The latest tariff measures apply to both passenger cars and larger vehicles (referred to in English as "trucks"), though no specific vehicle subcategories were mentioned. Trump added: "It has been clearly understood and agreed upon that if they produce cars and trucks in factories within the United States, they will not be subject to any tariffs."

Notably, this statement came just days after Trump clashed with German Chancellor Merz over issues related to the Iran conflict. After announcing the tariff move, Trump took a provocative tone toward Germany, saying he had already "informed the beautiful country of Germany" of this decision, and accusing Mercedes and BMW manufacturers of "exploiting Americans for years."

This dispute with German Chancellor Merz was merely a catalyst. Why is Trump now targeting trade with Europe again at this moment?

It's well known that, during both his first and current second term, this U.S. president has made tariffs a central tool of his economic and foreign policy. Previously, he imposed additional tariffs on specific industries—especially automobiles and steel—and attempted to maintain existing tariffs on nearly all other imported goods. However, these measures have recently been struck down by the U.S. Supreme Court. After months of negotiations, the EU and the U.S. reached an agreement in July to limit tariffs on European cars and auto parts to 15% (instead of 25%). Japan and South Korea received similar treatment. In exchange, the EU agreed to eliminate tariffs on most U.S. products entering the European market. Nevertheless, the approval process for this agreement across the EU’s 27 member states has not yet been fully completed.

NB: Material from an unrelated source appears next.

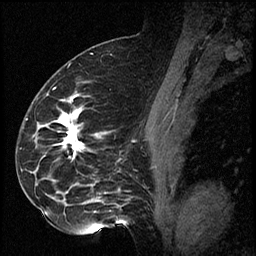
Breast MRI (dynamic contrast-enhanced), one sagittal slice; position 41 of 60 along the scan axis; dynamic contrast-enhanced series, image 2 of 2 at this slice position (ordered by acquisition); 1.5 T; TE 4.2 ms, TR 17.3 ms; 2 mm slice thickness; 256 × 256 image matrix, field of view 200 × 200 mm. Female patient. From the clinical record (not read from this slice): setting: breast cancer imaged before/during neoadjuvant chemotherapy; receptor status: HR-positive, HER2-negative.
Outlined on this slice (semi-automatically segmented with operator editing):
- analysis volume of interest (the breast-tissue region the enhancement analysis was run in; not a lesion): bounding box (x1, y1, x2, y2) in pixels: (41, 93, 115, 223)
- tumour enhancement mask (voxels above the 100 % enhancement threshold inside the analysis volume of interest): (63, 111, 82, 157)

Wendy Cutter, a former senior U.S. official involved in trade negotiations, said Trump “has clearly lost patience.” Speaking to AFP, she stated: “He hopes to pressure Brussels into accelerating the EU’s internal procedures.” The EU delegation in Washington responded to AFP inquiries by saying the EU “is implementing its commitments to Washington according to standard legislative procedures and has kept the U.S. government fully informed throughout the process.” The delegation added that if the U.S. fails to fulfill its obligations under the agreement, “we will retain all options available to protect EU interests.” Additionally, European Parliament members approved the trade agreement in late March, but with several conditions attached, criticizing the agreement for being unbalanced and expressing strong distrust toward the U.S. president. The agreement still requires final votes from individual member states.

It is thus clear that Trump’s sudden announcement to raise car tariffs stems partly from his own impatience and partly from growing frustration with Europe, once considered a key ally.

If implemented, Germany would be hit first. According to data from the German Association of the Automotive Industry (VDA), before Trump’s return to office, Germany—being a major car-producing nation—exported approximately 450,000 vehicles annually to the United States. One economic research institute estimates that Trump’s announced increase in tariffs on imports of cars and trucks from the EU could cost Germany nearly 15 billion euros in output. This estimate from the Kiel Institute for the World Economy (IfW) highlights the vulnerability of Europe’s largest economy when facing U.S. import tariffs, which have already caused billions in losses for Germany’s automotive industry. The institute’s director stated: “The impact will be significant. Looking further ahead, according to our analysis, output losses could reach around 30 billion euros.” The institute currently forecasts Germany’s economic growth rate for this year at 0.8%. Economists argue that this new U.S. policy will severely undermine Germany’s already weak economic growth. Furthermore, analysts note that other European countries with significant automotive industries—including Italy, Slovakia, and Sweden—will also suffer substantial losses.

In response to this new tariff policy, Germany has reacted cautiously. Jens Zudekum, chief advisor to Germany’s economics minister, urged caution in dealing with Trump. He said: “The EU should currently just observe. It is well known that Trump often quickly suspends or withdraws his publicly announced, exaggerated tariff threats.” He also added that the U.S. president has not explained why he believes the EU has violated the existing trade agreement, nor is it clear whether these latest tariff threats have legal basis.

Beyond trade disputes, since the outbreak of the Middle East conflict, Trump has consistently accused European allies of refusing to provide any military or logistical support for U.S. operations in the Strait of Hormuz against Iran. This clearly intensifies his frustration. Notably, following Chancellor Merz’s statement that “the U.S. clearly has no strategy on Iran,” the U.S. Department of Defense announced late on Friday, May 2, that it would withdraw about 5,000 troops from Germany within one year. Currently, roughly 35,000 U.S. military personnel are stationed in Germany.

Therefore, regardless of how this tariff policy ultimately unfolds, it is evident that the rift between the United States and the European Union—the traditional alliance—is deepening gradually.